Он благополучно доплыл с золотом до Нарвика — рядовой в рыбацкой одежде — и доложил о себе щеголеватому морскому офицеру, который оказался нашим общим другом, переводчиком «Человека внутри» Нильсом Лием. Затем он получил приказ погрузить золото на эсминец, сопровождать его в Англию и там сдать в Английский банк. Нурдаль пробовал отказаться, потому что хотел бить немцев в Норвегии, да и что подумали бы англичане, если бы норвежский золотой запас — талеры с изображением Марии Терезии и прочее — им привез рядовой? Прилично ли это? — спрашивал Нурдаль.
Ему быстро присвоили офицерский чин (я уже не помню какой), и он отправился в Англию. Кажется, в Гарвиче он пересел на поезд, и тут романтик взял в нем верх: воображение рисовало ему сцену в Английском банке и речь управляющего. Но все обернулось иначе. На платформе (какого вокзала?) его ждал всего–навсего один сыщик в штатском, и в банк они ехать не могли, потому что не было банковского клерка, откомандированного встречать Нурдаля. Клерк же пошел разыскивать начальника вокзала, потому что контролер не пускал его на платформу без перронного билета, а клерк Английского банка категорически отказывался его купить, так как не желал унижаться.
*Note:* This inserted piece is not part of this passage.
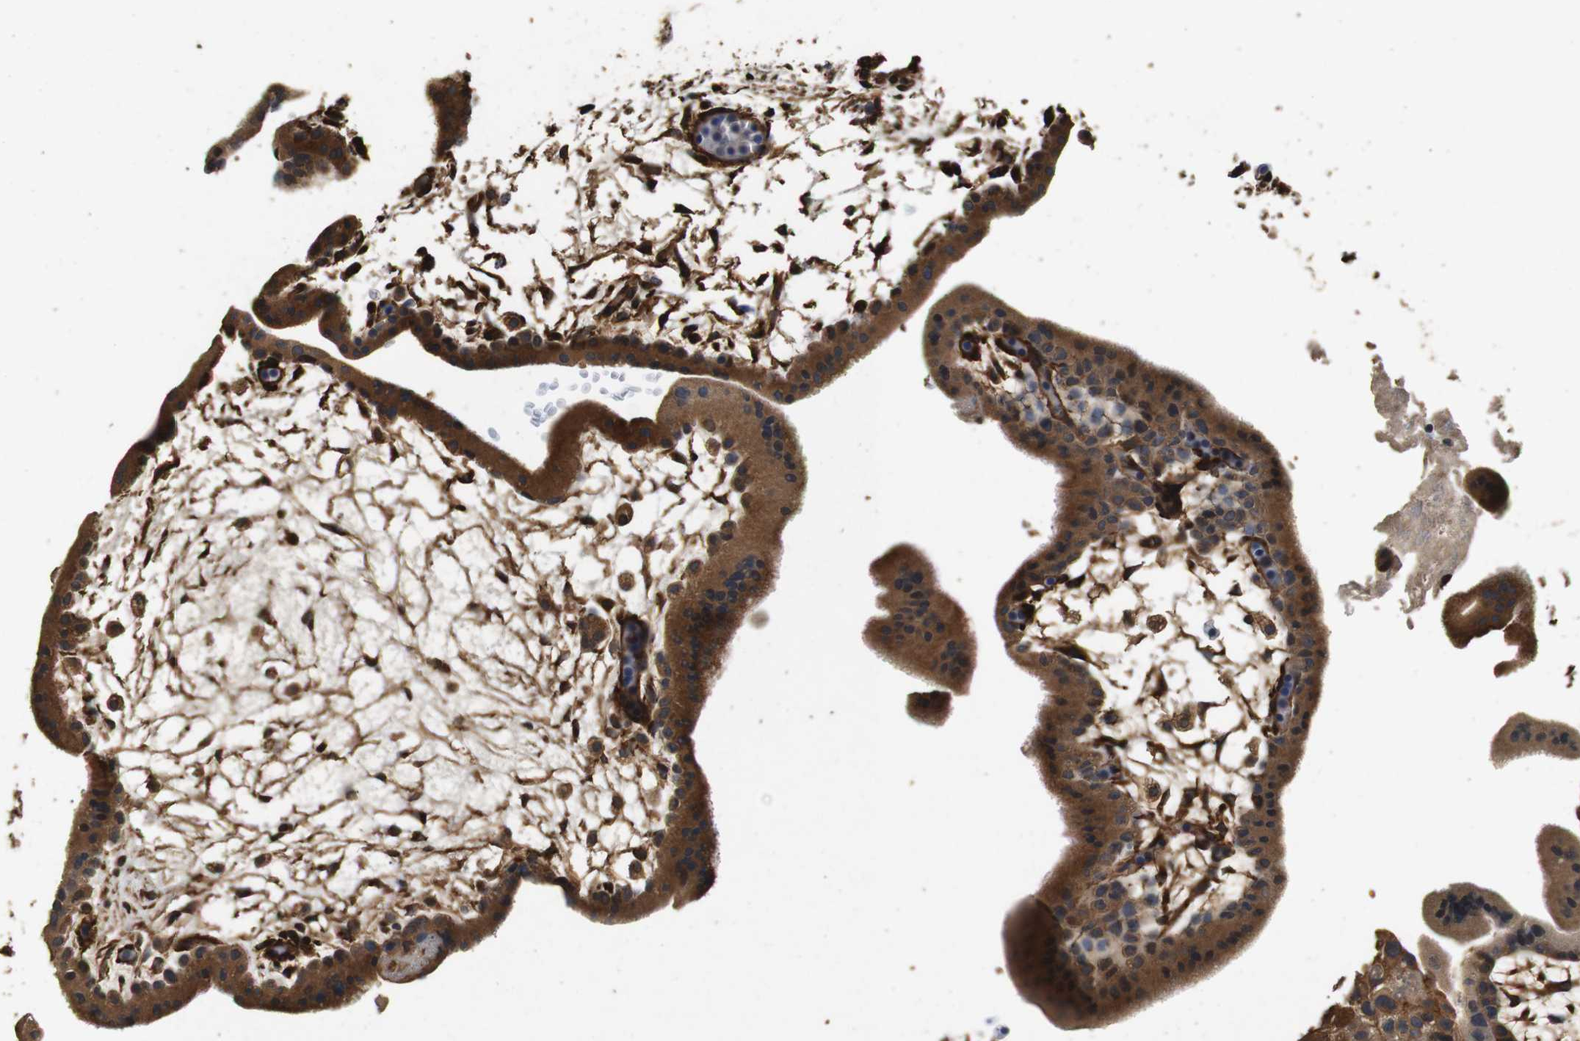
{"staining": {"intensity": "strong", "quantity": ">75%", "location": "cytoplasmic/membranous"}, "tissue": "placenta", "cell_type": "Trophoblastic cells", "image_type": "normal", "snomed": [{"axis": "morphology", "description": "Normal tissue, NOS"}, {"axis": "topography", "description": "Placenta"}], "caption": "This image exhibits benign placenta stained with immunohistochemistry to label a protein in brown. The cytoplasmic/membranous of trophoblastic cells show strong positivity for the protein. Nuclei are counter-stained blue.", "gene": "CNPY4", "patient": {"sex": "female", "age": 35}}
Поэт и сыщик долго топтались вокруг мешков, пока, наконец, Нурдалю это не надоело, и он, бросив золото на сыщика, сел в такси и уехал в гостиницу «Чаринг–Кросс».
После встречи в гостинице он исчез с моего горизонта — скорее всего поступил на службу в ВВС, а потом я уехал в Западную Африку, где провел пятнадцать месяцев, собирая бессмысленную информацию из вишистских колоний. За несколько месяцев до его смерти мы встретились еще раз и провели долгий вечер вместе с другими норвежскими друзьями, а поскольку я никак не предполагал, что он последний, то запомнил из него только разговоры, разговоры, сирену воздушной тревоги, стрельбу и снова разговоры. Там, где бывал Нурдаль, всегда возникали споры, но отсутствовала злость. Он был единственным из всех известных мне людей, с которыми можно было полностью расходиться во взглядах на политику и религию, чувствуя в то же время, что он относится к тебе абсолютно непредвзято и доброжелательно. Он не только был доброжелателен сам, он считал, что таков же и его оппонент. Более того, он был в этом уверен. И если подумать, Нурдаль раздавал сокровища, несоизмеримые даже с богатствами Норвежского банка. Я‑то уж точно получил от него в 1931 году свою долю надежды, которую он пронес по раскисшей дороге в Чиппинг–Кемпдене как стакан с аквавитом.